Is Australia ‘giving away’ its natural resources?

The following article Diane Kraal is an expert on Australian taxation law and policy and an adjunct senior research fellow at Monash Business School (The Conversation 14 August 2024) makes the case against Australia’s allowing Australia’s foreign owned companies controlling Australia’s gas exports to get away with paying very little tax. Australia should be moving away from fossil fuels and transitioning to renewables. Diane Kraal doesn’t deal with this. But what she does say opens a window onto the power these corporations have over the Australian political system and the political leader who operate within it. They are not teared to stop the bleeding of billions of dollars that could be used for Australia’s benefit. We should all consider this and draw obvious conclusions about how we go about changing this.

Speaking on ABC’s Q&A on Monday night, Nobel Prize-winning economist Joseph Stiglitz claimed Australia was “giving away its natural resources”, something he found “mind-boggling”.

He said that if Australia made the fossil fuel industry pay for the value of the resources it extracts and its fair share of taxes, “you wouldn’t have the problems that you have today”.

 

Having formally researched and advised specialist forums on this issue for many years, I agree with him that yes — we are giving away our wealth, both to foreign countries and companies owned overseas.

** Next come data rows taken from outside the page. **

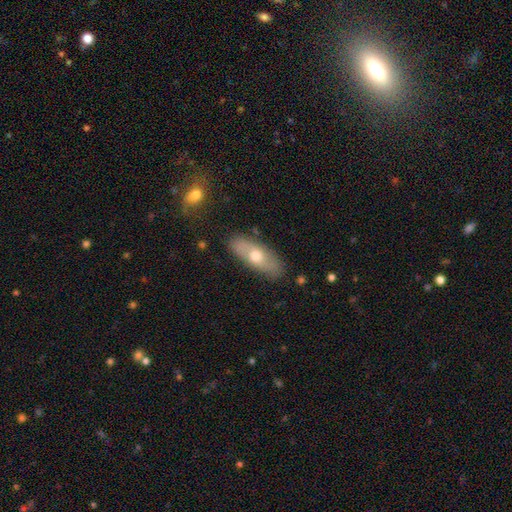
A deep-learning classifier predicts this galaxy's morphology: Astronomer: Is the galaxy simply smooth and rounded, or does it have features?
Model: smooth — 55% (runner-up: featured or disk, 38%).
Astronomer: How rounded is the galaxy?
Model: in between — 62%.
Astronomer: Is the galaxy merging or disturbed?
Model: none — 83%.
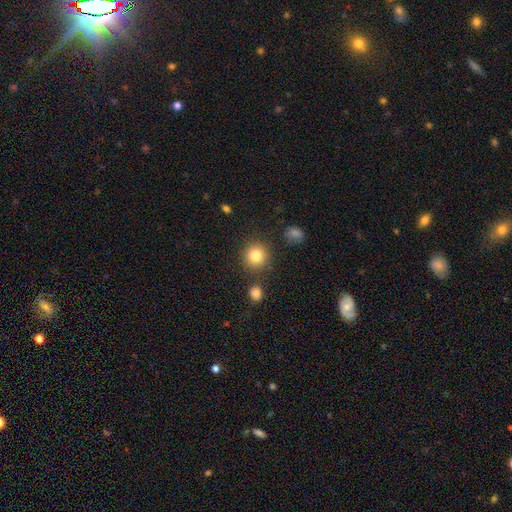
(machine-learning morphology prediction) A smooth galaxy with no disk features (82%) that is round (91%). Merging: none (84%).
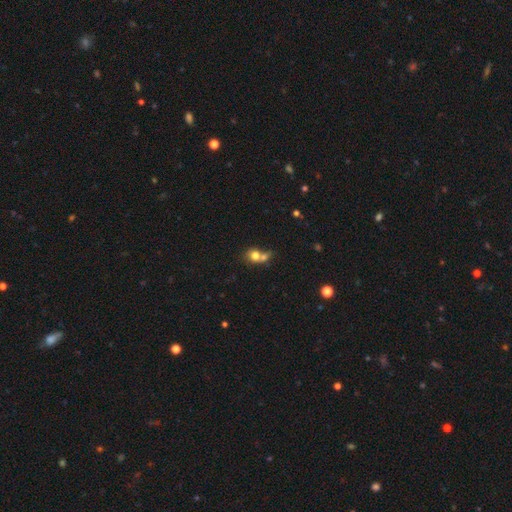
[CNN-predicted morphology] The model was most divided on "merging": merger: 58%, none: 29%, minor disturbance: 8%, major disturbance: 5%. More confident: smooth or featured — smooth (75%); how rounded — round (70%).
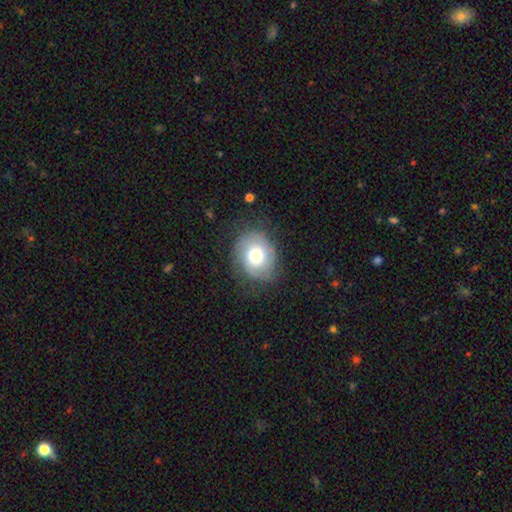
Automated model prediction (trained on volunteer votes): Smooth or featured? Predicted: smooth (p=0.56). How rounded? Predicted: round (p=0.66). Merging? Predicted: none (p=0.70).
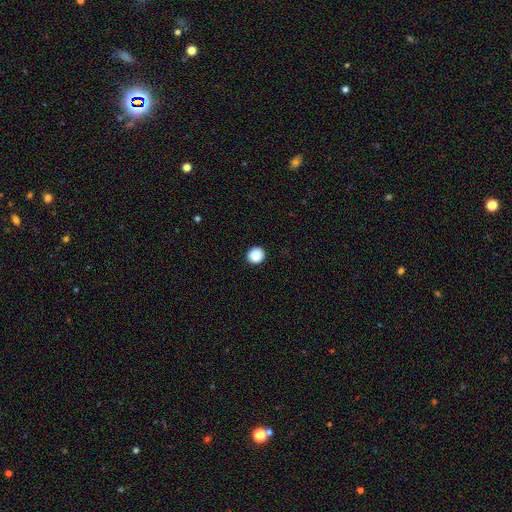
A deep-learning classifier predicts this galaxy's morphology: This appears to be a smooth galaxy with no disk features (89%) that is round (94%). Merging: none (92%).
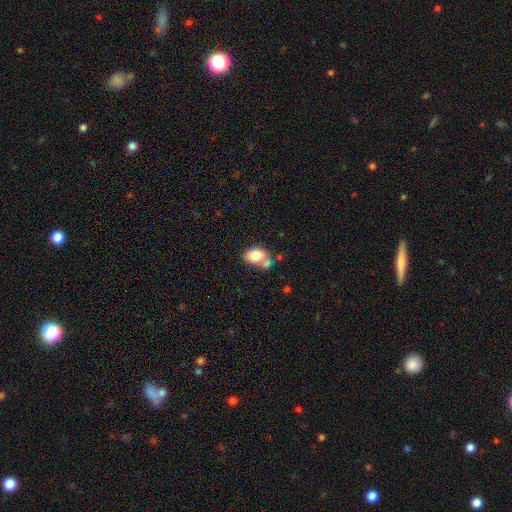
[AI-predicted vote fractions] A smooth galaxy with no disk features (81%) that is in between round and cigar-shaped (83%). Merging: none (40%).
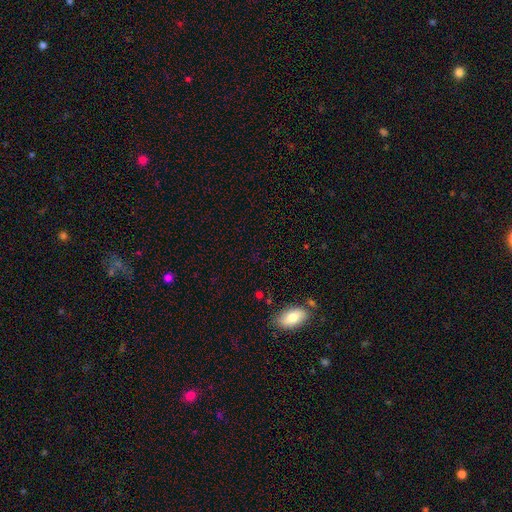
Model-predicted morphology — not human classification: Q: Smooth or featured?
A: star or artifact (50%); runner-up: smooth (40%)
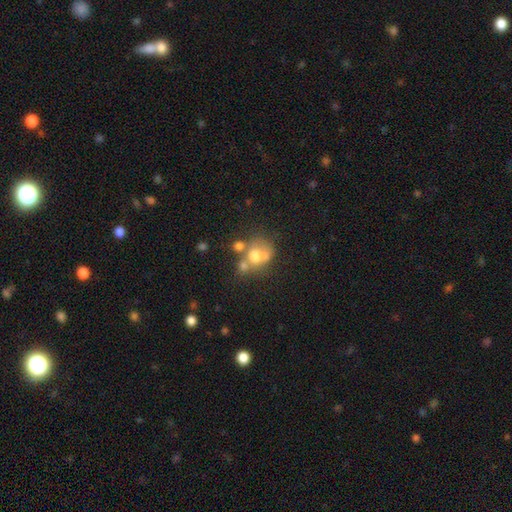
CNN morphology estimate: A smooth galaxy with no disk features (58%) that is round (62%).

Vote fractions:
- Smooth or featured? smooth: 58% / featured or disk: 29% / star or artifact: 13%
- How rounded? round: 62% / in between: 37% / cigar-shaped: 1%
- Merging? merger: 48% / none: 29% / minor disturbance: 12% / major disturbance: 11%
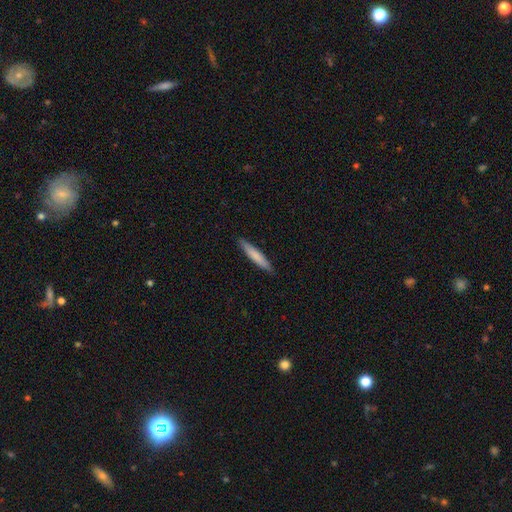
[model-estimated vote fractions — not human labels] Overall: smooth (76%). How rounded: cigar-shaped (93%). Merging: none (90%).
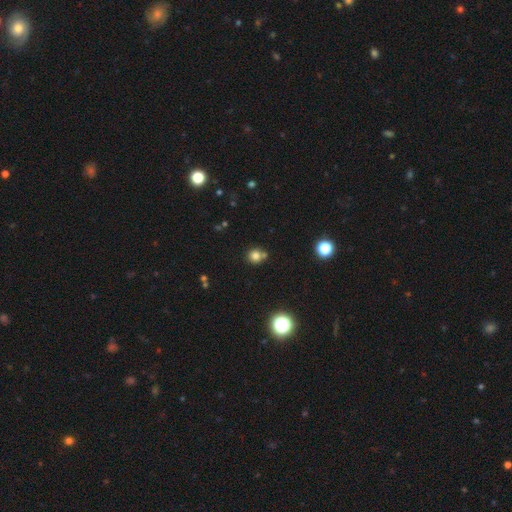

It’s great to see an international heavyweight like Stiglitz pointing out some of the glaring issues with our system. To fix it, the federal government needs to get rid of its profit-based offshore gas tax altogether and revert to the royalties-based system we used to have.

How do we tax gas?

Australia’s petroleum resource rent tax, or gas tax, is a secondary taxation on offshore gas resources. It’s a tax on profits — that is to say, it’s only collected when gas companies’ incomes exceed their expenditures.

Australia now consistently ranks among the top liquefied natural gas exporters in the world. But our tax take from the industry has long been too low.

So low, in fact, it triggered a federal government review in 2017. Former treasury official Michael Callaghan headed up the review as an independent expert.

I recall being quizzed by Callaghan in early 2017 at my Monash office in Melbourne over my submission to the review, which advocated for major reform of existing gas tax concessions.

But at the same time in Canberra, gas industry executives were lobbying hard, insisting there be no change to gas taxing due to “sovereign risk”.

Callaghan ultimately tendered a report recommending tax design reforms. But the changes later implemented by the government were little more than window-dressing, for as the revenue table below shows, gas tax revenues are still too low.

Figures from 2018 show a sizeable gap between Australia’s gas tax revenue of about A$1.1 billion, and that of our nearest competitors. Qatar collected gas royalties that same year of more than $50 billion, and Norway’s special gas tax netted the country $19.5 billion.

It is obvious, even to dispassionate observers like Stiglitz, that Australia’s lacklustre gas tax legislation results in a gas industry that doesn’t pay its fair share for community-owned natural resources.

Why did we move away from royalties?

We used to tax the offshore gas industry under a system of federal royalties that were based on the market value of petroleum production.

The profits-based tax concept was developed by economists Ross Garnaut and Anthony Clunies-Ross in the 1970s, for the oil industry in the newly independent Papua New Guinea.

Garnaut was an economic advisor to the Hawke-Keating Government, and in 1983 advocated the repeal of federal royalties. The profits-based tax that replaced it was first applied to profits on Australian oil production in 1987, where it raised reasonable revenue.

But it was later applied to offshore gas production, which is less profitable than oil due to costly liquefaction, storage infrastructure, and specialised high-pressure gas transport requirements.

 

Photo by Ian Geraint Jones/Shutterstock: A profits-based approach was initially effective for oil production, given its relatively higher

Australia should not be held captive to the gas lobby’s unchecked power and influence

This characteristic low profitability of the gas industry delays the triggering of the gas tax. Companies can operate for years without paying it. In other words, Australia is not being paid for much of its “stock” of gas that is mainly sold for export.

A fair share of taxes

A return to federal royalties on offshore gas production would increase government revenues and provide a fairer outcome for the community.

Some of us may recall the 2014 repeal of mining’s profits-based Minerals Resource Rent Tax, due to its low revenues. The government repealed the profits-based tax in 2019 for onshore gas, and could easily do the same for offshore gas.

Joseph Stiglitz’s observations on the way we tax our natural resources offer another opportunity for us to reflect. We are missing the opportunity to fairly tax things we can only extract once, to the detriment of our community.